**Passage provided:**

Upon disposition of these assets, any resulting gain or loss is included in selling, general, and administrative. Major repairs and maintenance costs that extend the useful life of the related assets are capitalized.  Normal repairs and maintenance costs are charged to operations as incurred.

 

The Company capitalizes the cost of interest on borrowed funds which are used to finance the construction of certain property, plant and equipment.  Such capitalized interest costs are charged to the property, plant and equipment accounts and are amortized through depreciation charges over the estimated useful lives of the assets. Interest capitalized was $10.0 million, $12.7 million and $4.2 million for the fiscal years ended December 28, 2024, December 30, 2023 and December 31, 2022, respectively.

 

The Company reviews its long-lived assets for impairment whenever events or changes in circumstances indicate that the carrying amount of an asset may not be recoverable. Recoverability of assets held and used is assessed based on estimated undiscounted future cash flows. Impairment, if any, is recognized based on fair value of the assets.  Assets to be disposed of are reported at the lower of cost or fair value less costs to sell and are no longer depreciated. There were no events or circumstances which would indicate that the carrying amount of our property, plant and equipment may not be recoverable during 2024, 2023 or 2022.

  

Goodwill and Other Intangible Assets

 

Accounting Standards Codification (ASC) 350, Intangibles - Goodwill and Other, provides that goodwill shall not be amortized but shall be tested for impairment on an annual basis. Identifiable intangible assets with definite lives are amortized over their estimated useful lives. The Company evaluates goodwill annually for impairment at the end of December and this test involves comparing the fair value of the reporting unit to the reporting unit’s book value to determine if any impairment exists.  Fair values are based on valuation techniques we believe market participants would use, although the valuation process requires significant judgment and often involves the use of significant estimates and assumptions. The Company calculates the fair value of the reporting unit using estimates of future cash flows and other market comparable information deemed appropriate. The estimates and assumptions used in determining fair value could have a significant effect on whether or not an impairment charge is recorded and the magnitude of such a charge.  If the book value of a reporting unit exceeds its fair value, an impairment loss shall be recognized in an amount equal to that excess, limited to the total amount of goodwill allocated to that reporting unit. As a result of the testing performed on the Company’s goodwill, the fair value exceeded the carrying value of the reporting unit and thus no impairment charge was recorded in the periods presented. Adverse market or economic events could result in impairment charges in future periods.

**What is needed:** Reproduce the part of the asset and goodwill accounting text that begins at the words "Upon disposition of" and stops after "31, 2022, respectively.".

**Recorded data:**

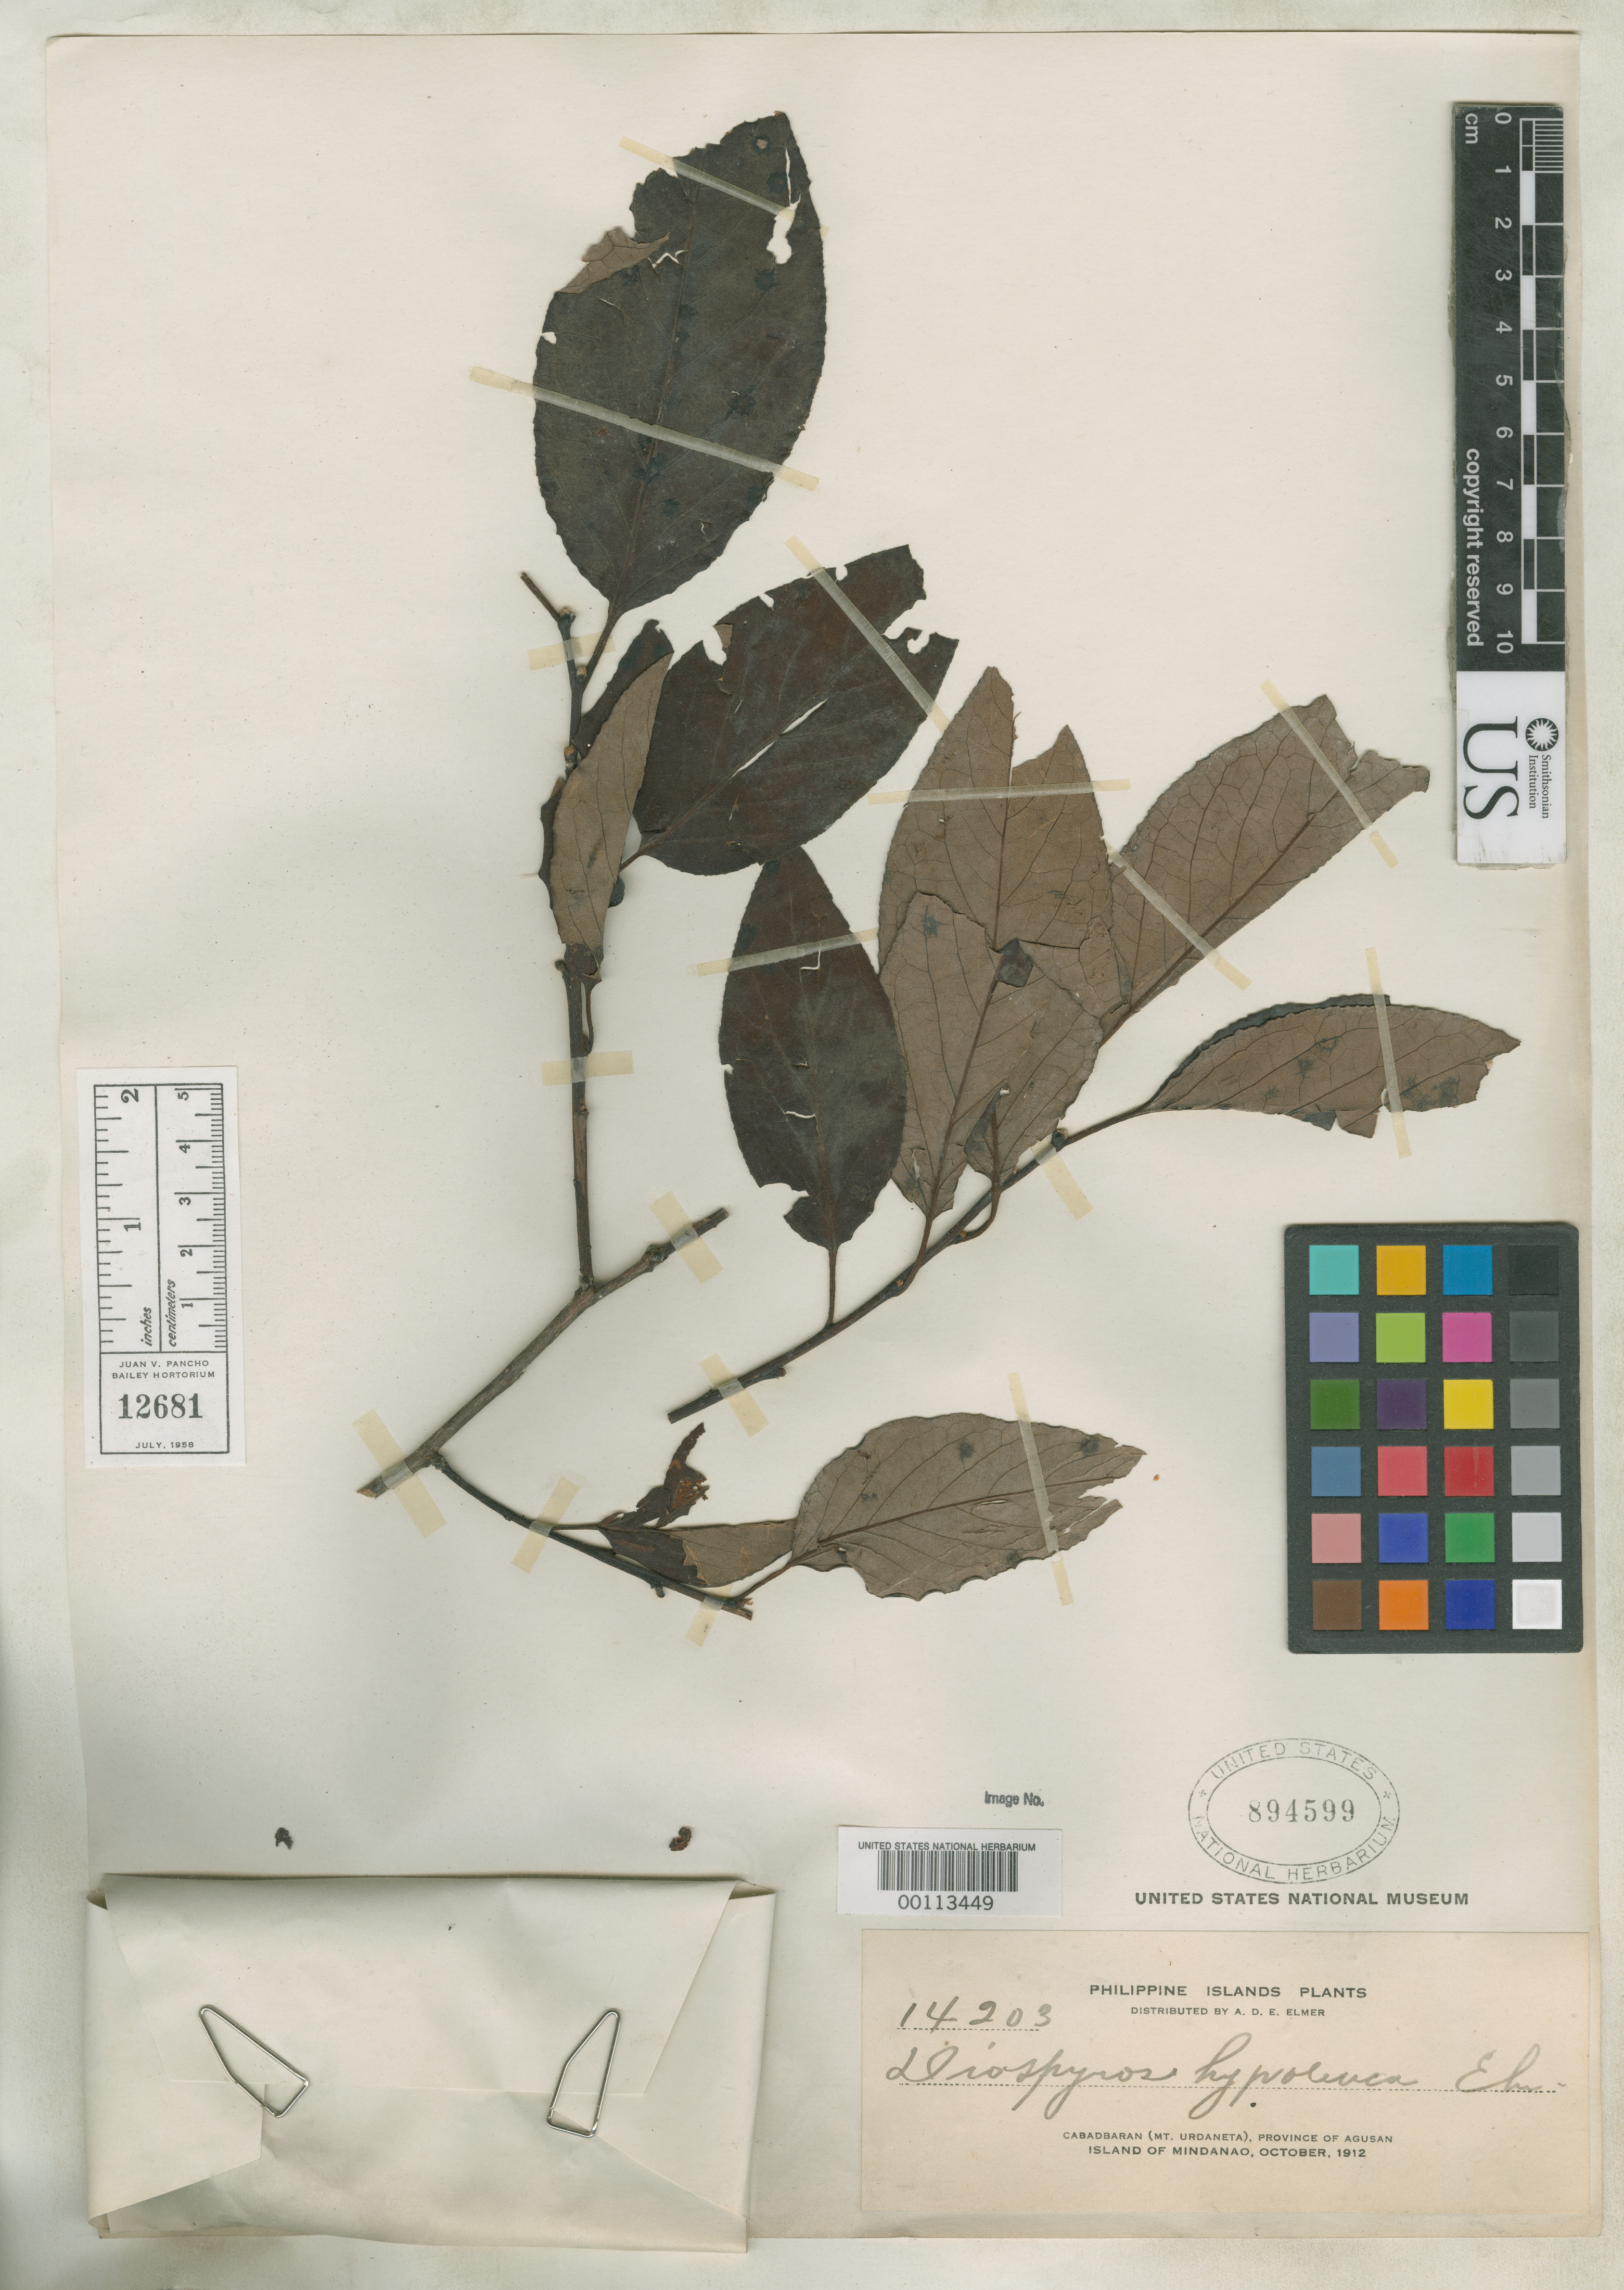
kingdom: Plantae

**Worked answer:**
Upon disposition of these assets, any resulting gain or loss is included in selling, general, and administrative. Major repairs and maintenance costs that extend the useful life of the related assets are capitalized.  Normal repairs and maintenance costs are charged to operations as incurred.

 

The Company capitalizes the cost of interest on borrowed funds which are used to finance the construction of certain property, plant and equipment.  Such capitalized interest costs are charged to the property, plant and equipment accounts and are amortized through depreciation charges over the estimated useful lives of the assets. Interest capitalized was $10.0 million, $12.7 million and $4.2 million for the fiscal years ended December 28, 2024, December 30, 2023 and December 31, 2022, respectively.